Selected extract »
Firstly, \begin{equation} \begin{split} p(\mu|\text{rest},\mathbf{y})&\propto N(\mathbf{y}|\mu\mathbf{1},\tau^2I+\sigma^2H(\phi)) \times N(\mu|a_{\mu},b_{\mu})\\ &\propto \exp\{-\frac{(\mathbf{y}-\mu\mathbf{1})^T(\tau^2\mathbf{I}+\sigma^2H(\phi))^{-1}(\mathbf{y}-\mu\mathbf{1})}{2}\}\\ &\times \exp\{-\frac{(\mu-a_{\mu})^2}{2b_{\mu}}\}\\ &\propto \exp\{-\frac{1}{2}[\mu^2(\mathbf{1}^T(\sigma^2H(\phi)+\tau^2\mathbf{I})^{-1}\mathbf{1}+\frac{1}{b_{\mu}})\\ &-2\mu(\mathbf{1}^T(\sigma^2H(\phi)+\tau^2\mathbf{I})^{-1}\mathbf{y}+\frac{a_{\mu}}{b_{\mu}})]\} \end{split} \tag{15.8} \end{equation} Therefore, by complete the squares, we have \mu|\text{rest},\mathbf{y}\sim N(a_{\mu|\cdot},b_{\mu|\cdot}), where \begin{equation} \begin{split} &b_{\mu|\cdot}=\frac{1}{\mathbf{1}^T(\sigma^2H(\phi)+\tau^2\mathbf{I})^{-1}\mathbf{1}+\frac{1}{b_{\mu}}}\\ &a_{\mu|\cdot}=b_{\mu|\cdot}[\mathbf{1}^T(\sigma^2H(\phi)+\tau^2\mathbf{I})^{-1}\mathbf{y}+\frac{a_{\mu}}{b_{\mu}}] \end{split} \tag{15.9} \end{equation} Therefore, we can sample \mu from its full conditional distribution.

In addition, \begin{equation} p(\phi,\tau^2,\sigma^2|\mathbf{y},\mu)\propto N(\mathbf{y}|\mu\mathbf{1},\tau^2\mathbf{I}+\sigma^2H(\phi))IG(\sigma^2|a_{\sigma},b_{\sigma})IG(\sigma^2|a_{\tau},b_{\tau})Unif(a_{\phi},b_{\phi}) \tag{15.10} \end{equation} \phi,\tau^2,\sigma^2 do not have any closed form full conditional. They need to be updated using Metropolis-Hastings.

Should we update \phi,\tau^2,\sigma^2 all together, or should we update them one at a time? The answer is case by case. Updating \sigma^2,\tau^2 together and updating \phi separately using M-H tends to give better mixing.

List of tasks »
- a) In the sampling passage, which update scheme tends to give better mixing?
- b) Please quote the part of the sampling passage that opens with the words containing "Should we update \phi,\tau^2,\sigma^2" and closes with "give better mixing.".
Answer using only the sampling passage.

Data excerpt »

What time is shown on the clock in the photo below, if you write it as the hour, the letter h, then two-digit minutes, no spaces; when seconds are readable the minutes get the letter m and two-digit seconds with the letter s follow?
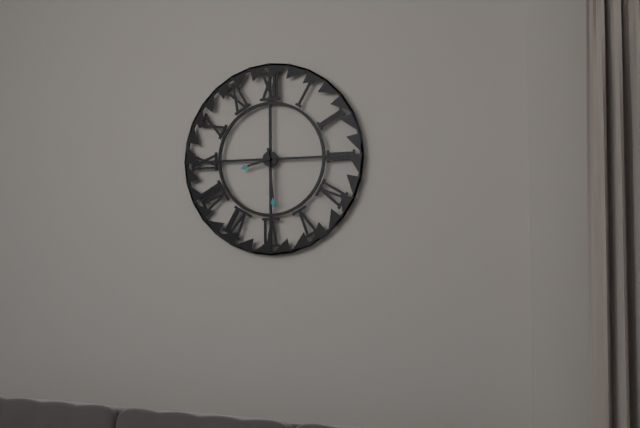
8h29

Replies »
- a) Updating σ² and τ² together and updating φ separately using M-H.

- b)
Should we update \phi,\tau^2,\sigma^2 all together, or should we update them one at a time? The answer is case by case. Updating \sigma^2,\tau^2 together and updating \phi separately using M-H tends to give better mixing.